I also get some testing stuff prepped and make plans to test a student tomorrow.  I also remind myself to seek out my boss to talk about some office issues.  As I've alluded to, I'm going through some difficult times in my personal life, and I'm getting the feeling that my boss is taking it easy on me when it comes to risk assessments.  I need to speak with her about that because if that is the case, I'm not in agreement with it.  At this point, I know my judgment isn't impaired.  At some point down the road, the stress I'm under may increase and I may need to pull back but now is not the time.  But that discussion will have to wait for tomorrow.

Friday, October 1, 2010

Lawyers, Students, and Money

Without the Money.  But this was the closest I could come to a Warren Zevon reference.  At least two out of the three apply.

Work begins with a visit to my assigned school to meet with my newest student and his mother.  They are much more prompt than the parent from earlier this week.  We talk about his previous program and changes to the program now that the student is in this school.  The parent is in agreement to have their child in a smaller setting for language arts.  We get through the meeting and I hand them off to the guidance counselor for their orientation.

I return to the office for Department Meeting Friday.  We are having a special guest today: our district special education lawyer.  She has come at our director's request for a Q&A session.  Among the subjects discussed are the next re-authorization of IDEA; the proper use of the amendment letter and when amend instead of revise (the former not requiring an actual meeting or new IEP); using a draft during an IEP meeting and being able to use the "sloppy" IEP as a final copy.

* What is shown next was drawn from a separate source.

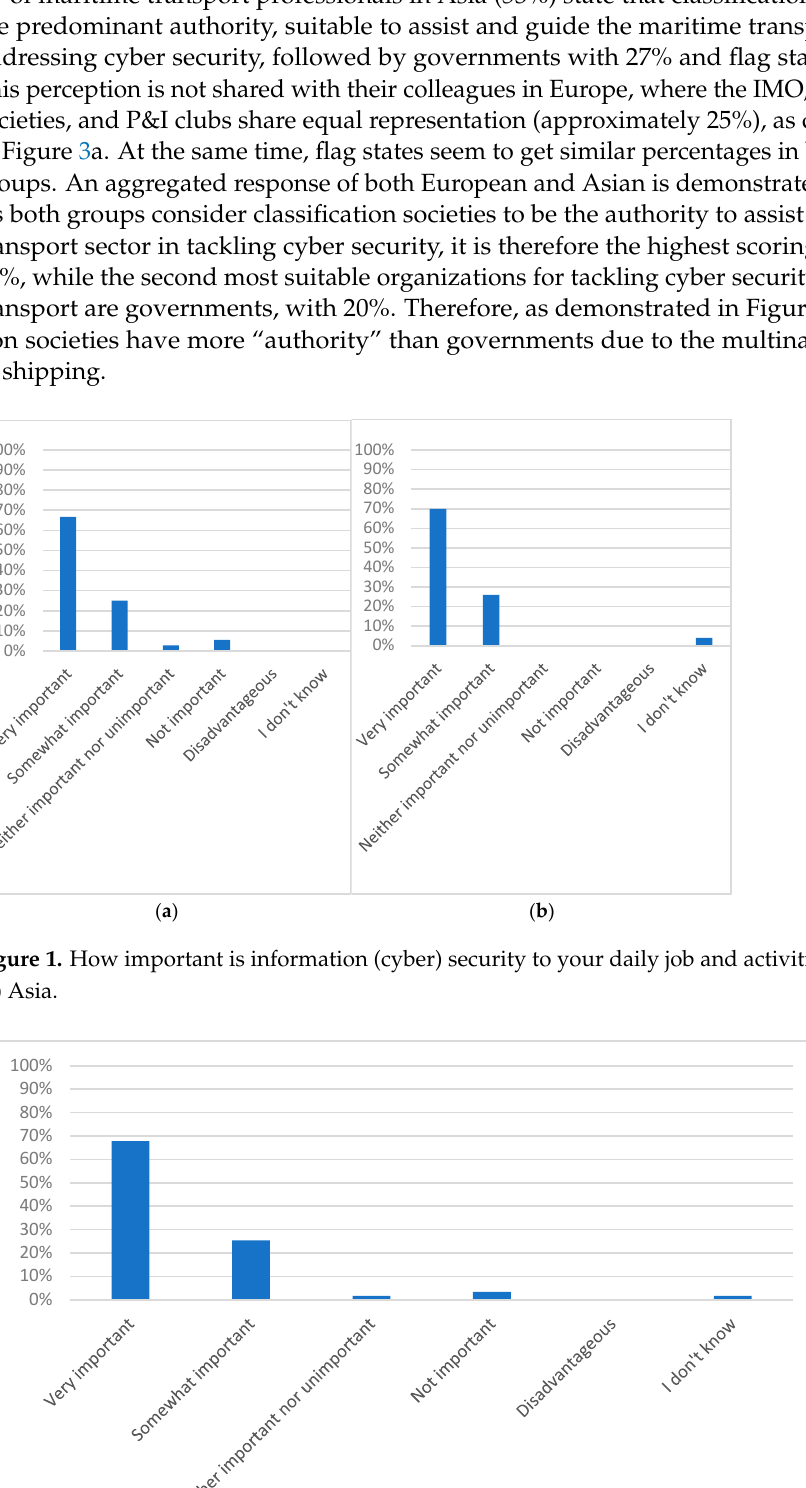
Figure 2. How important is information (cyber) security to your daily job and activities? (Asia and Europe).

The most interesting is the rumor regarding the re-authorization: that the social worker and LDTC specialties will be eliminated since the school psychologists can do the educational evaluations (and in other states they do) as well as the social history evaluation.  The lawyer advises everyone not to get nervous about this because so much changes so quickly during the actual re-authorization that such an idea is unlikely to happen.  Even if it did: there would be such a lack of school psychologists that you wouldn't be able to find enough people to fill the gap.

We also talk about risk assessments and whether our risk assessment reports should be a part of the student's special education record/school record.  Some think that it should but I'm on the side that it shouldn't.  Those that think it should feel that it should go with the other CST evaluations.  My contention is that those evaluations are used to determine eligibility and a risk assessment isn't.  In addition, a risk assessment may involve the revelation of drug abuse which then add a whole other level of confidentiality the likes of which don't apply to the special education record.

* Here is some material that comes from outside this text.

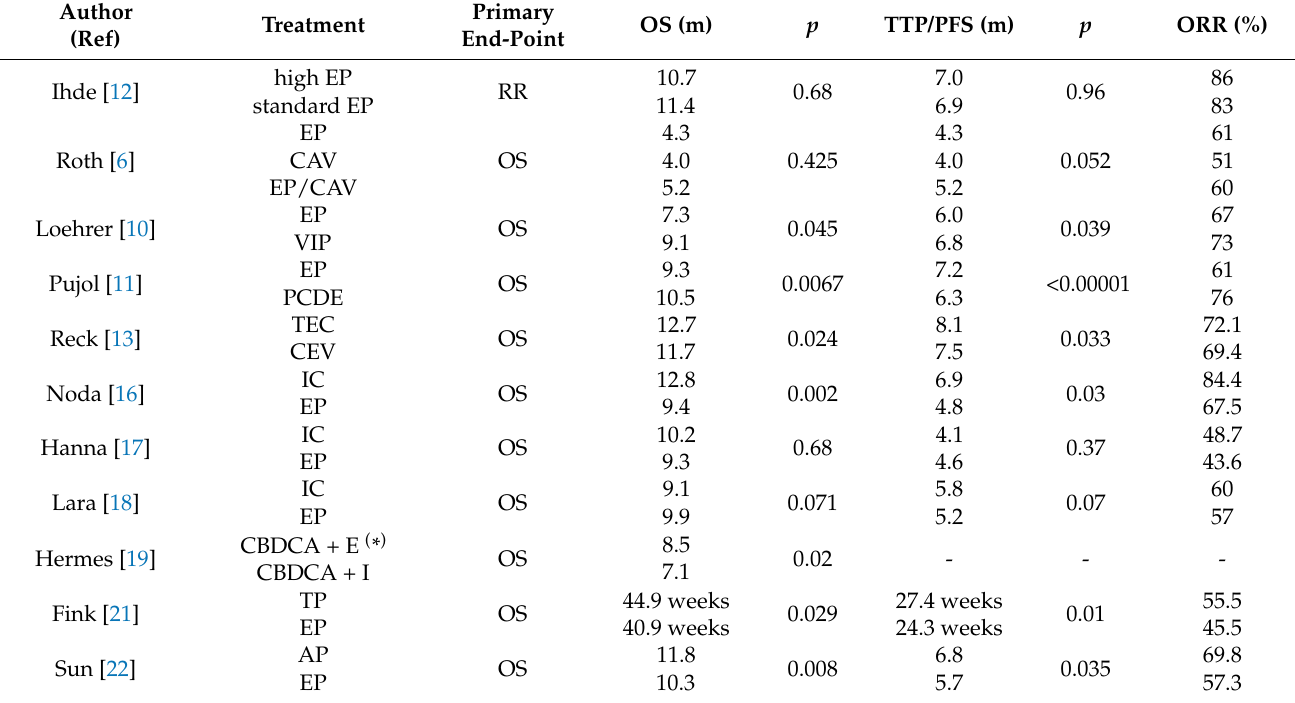
Table 1. Phase III trials exploring chemotherapy in first-line setting of patients wing extensive disease small cell lung cancer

The main concern by the staff that are for putting this information in the permanent school record feel that it would be helpful for those specialties that conduct risk assessment to be able to find out if a student has been the subject of previous risk assessment.  I am all for this.  When I worked as a mental health screener in psychiatric emergency services, our first step when receiving a call was to look up the client in our system to see if there was a previous history.  But there are other, more discreet ways to do this in a system where risk assessments are not our primary focus.

I bring up that I had recently taken all the risk assessments that were in my possession and had been done in the last two years into a binder for just such a purpose.  I did this because I had been called twice so far to see if someone had been seen previously.  So now this information is accessible to the staff that is responsible for risk assessments.  In addition to this, we all agree to put a note in the computer system when a student has been evaluated.

After our department meeting, which takes most of the day, I return to my office and my office mate reports that she had received a voice mail message from the student liaison (read dean of discipline) from the school we are assigned.  Apparently, one of my students got into a fight today.  The student's parent is coming in on Monday morning.  So it looks like I have my Monday morning planned out for me.  Enjoy the weekend.